Así la historia comienza en 1933 cuando Bert Berendsen (Christian Bale, un asiduo colaborador de Russell) y Harold Woodman (John David Washington), médico el primero y abogado el segundo, se encuentran tras la pesquisa del crimen de su antiguo general. Convertido en narrador, Berendsen nos conduce al pasado, a su involuntaria participación en la Primera Guerra Mundial, la pérdida de su ojo y la entrañable amistad con Harold, alianza desafiante del racismo de la época. En ese pasado está el paraíso y su nombre es Ámsterdam, ciudad que lleva el rostro de Valerie (Margot Robbie), la enfermera que curó sus heridas en el frente y unió a ese trío de bohemios en la víspera de una nueva tragedia.
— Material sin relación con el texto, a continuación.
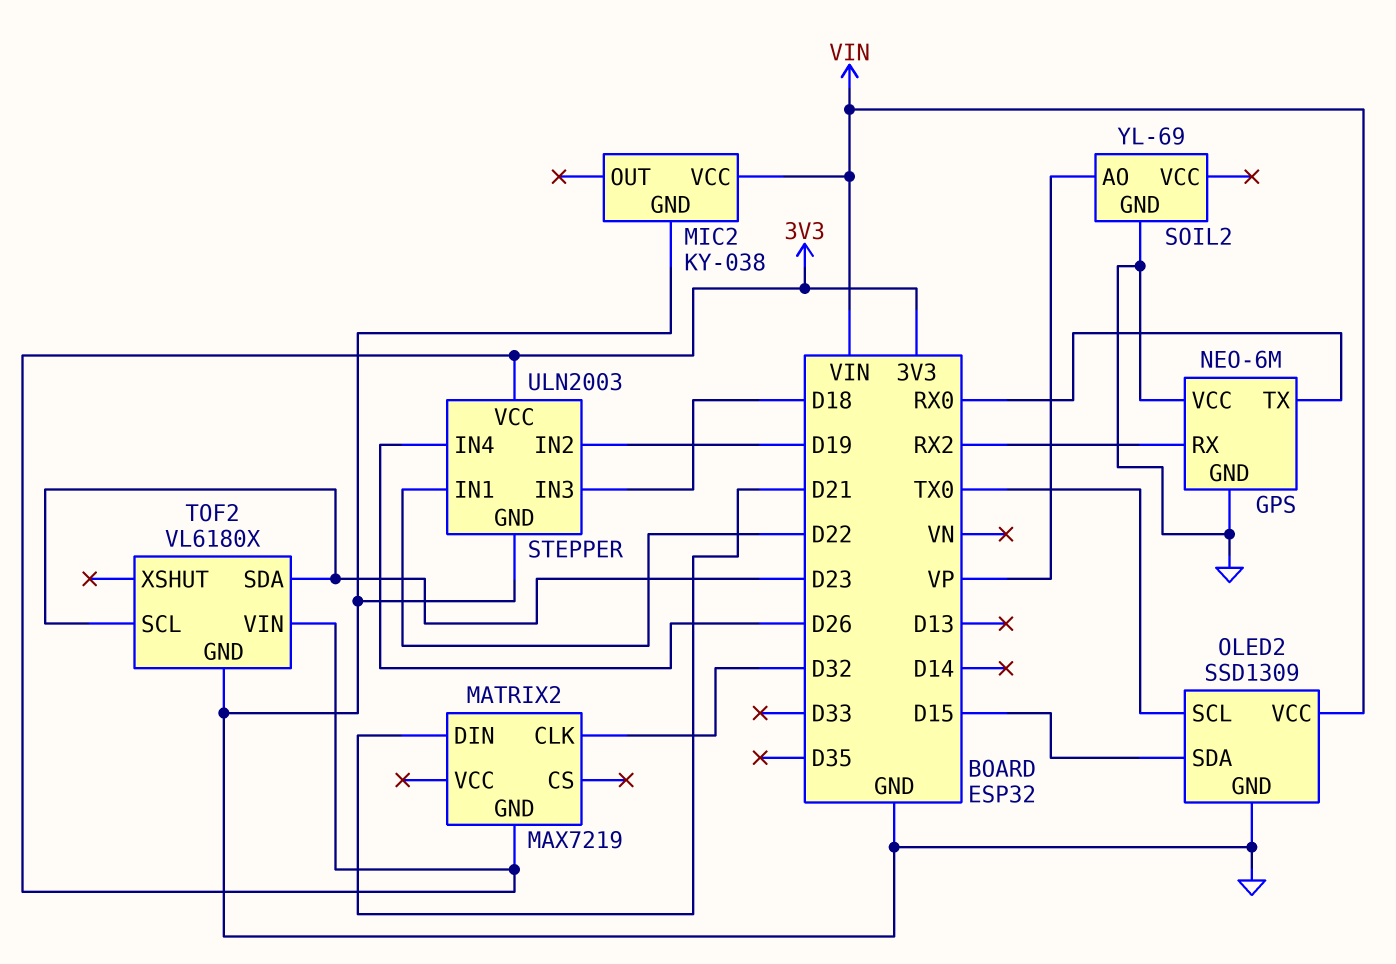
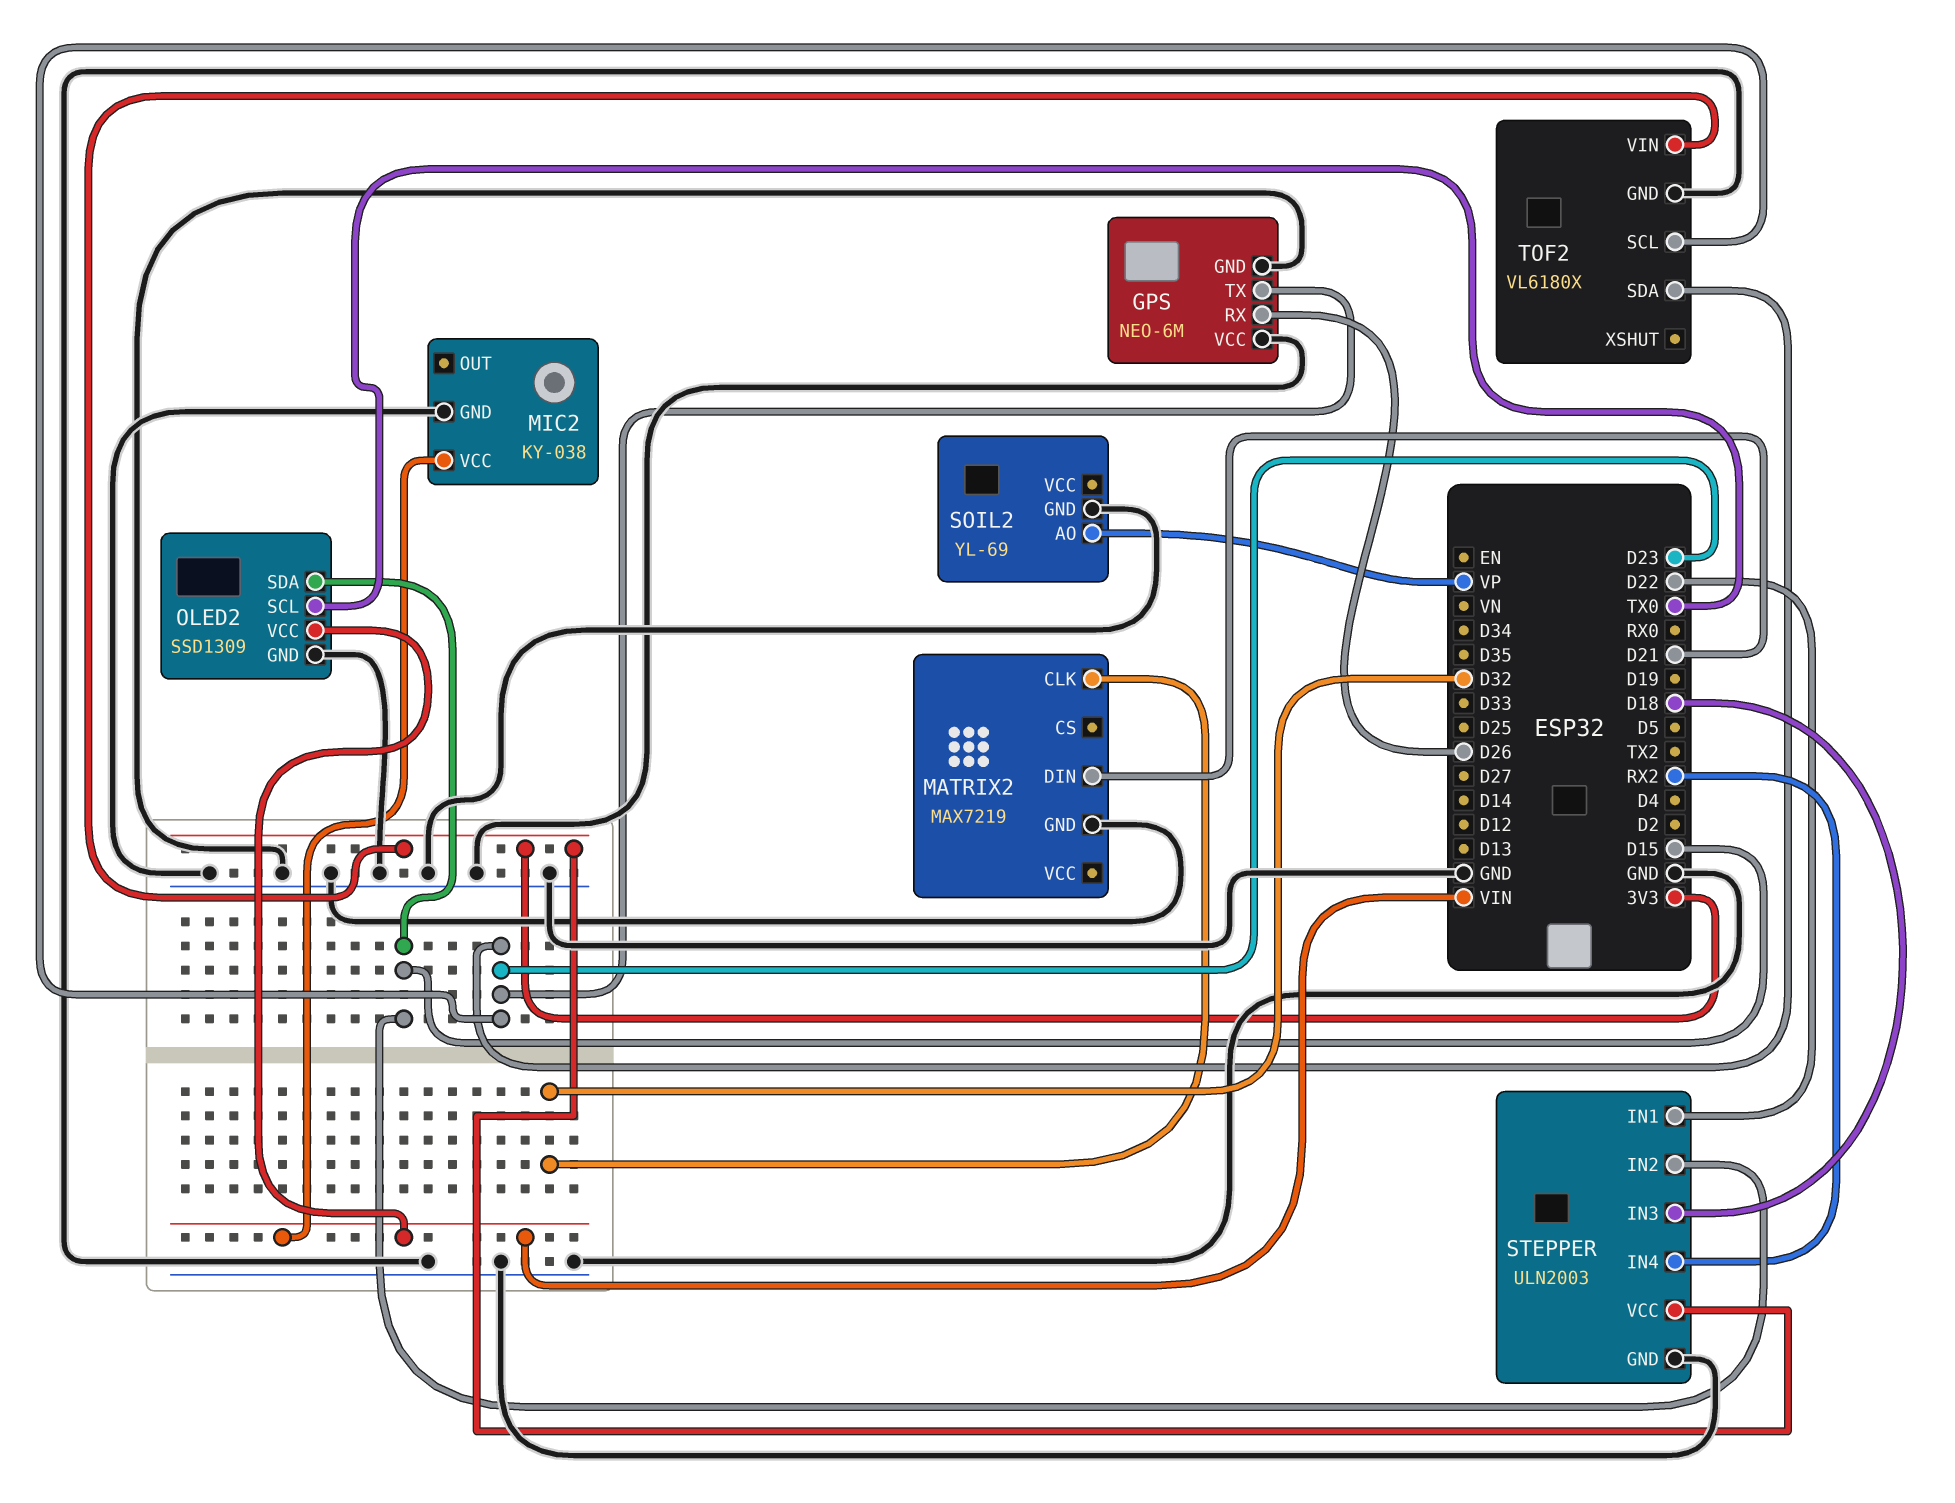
GPS pin RX: RX2 -> D26
GPS pin TX: RX0 -> D23
MATRIX2 pin GND: 3V3 -> GND
STEPPER pin IN2: D19 -> D15
STEPPER pin IN4: D26 -> RX2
Inspirada en un intento de golpe de estado al gobierno de F.D. Roosevelt pergeñado por poderosos industriales, Ámsterdam utiliza el truco de los “hechos reales” menos como una validación que como una coartada. Lo que a Russell le interesa, bajo la voz de Berendson –que funciona como conciencia de la película pero al mismo tiempo como juglar de aquellas anunciaciones– es menos la revelación de la autoría del crimen del general Bill Meekins (Ed Begley Jr.), que la espesa trama que se teje para su ocultamiento. Allí la película adquiere su mayor dispersión, presentando personajes como estelares asistentes a un desfile –todos interpretados por nombres reconocidos- que llevan de un lado hacia otro la intriga, pero que resultan útiles para situarla en el ahora tanto como en la ficción del pasado. Ese camino se hace evidente con la aparición del personaje de Robert De Niro, enclave ostensible de un compromiso ético que la película busca defender.
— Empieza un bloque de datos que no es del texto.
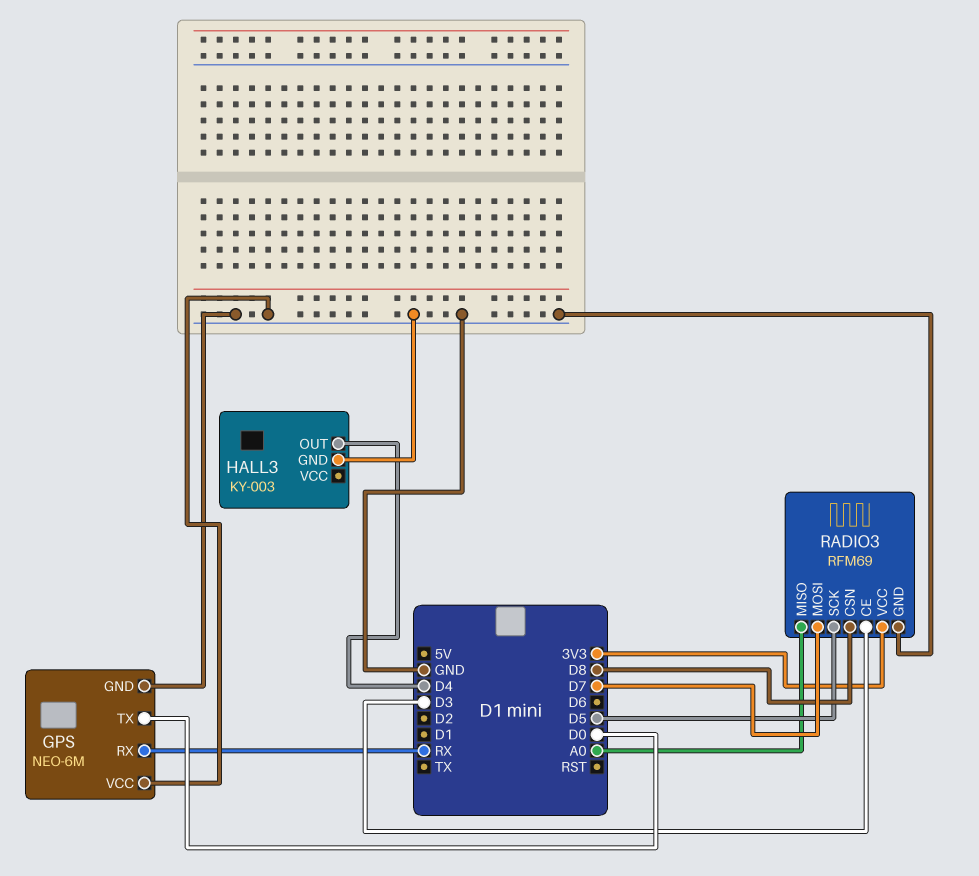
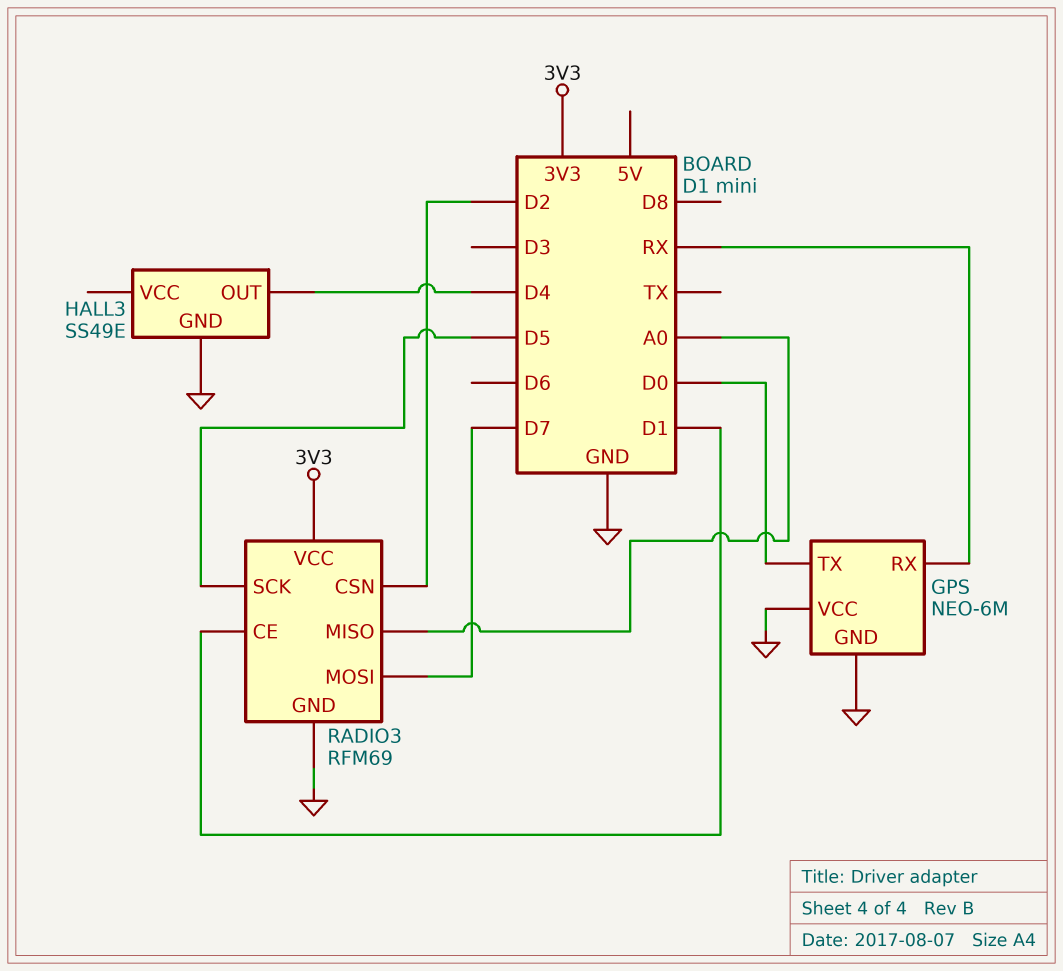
HALL3: KY-003 -> SS49E
RADIO3 pin CE: D3 -> D1
RADIO3 pin CSN: D8 -> D2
Es claro que esta vez Russell se mira en el espejo de Orson Welles. Ante semejante arrojo, ambiciones no le faltan. Aún ante el abismo que lo separa del director de El ciudadano, Russell entiende que en esta fábula de mártires y fracasados, en este oscuro tejido de intereses y conspiraciones, lo que sobrevive es el amor que mueve a sus personajes –como les ocurría a los de Welles-, que les permitió sobrevivir la guerra y el desprecio, el encierro y la injusticia. Les queda aquel paraíso perdido que fue Ámsterdam: no un anhelo imposible sino la voluntad de una lucha, un recuerdo atesorado para siempre en la memoria de los que han amado y sufrido, los que han ganado y perdido.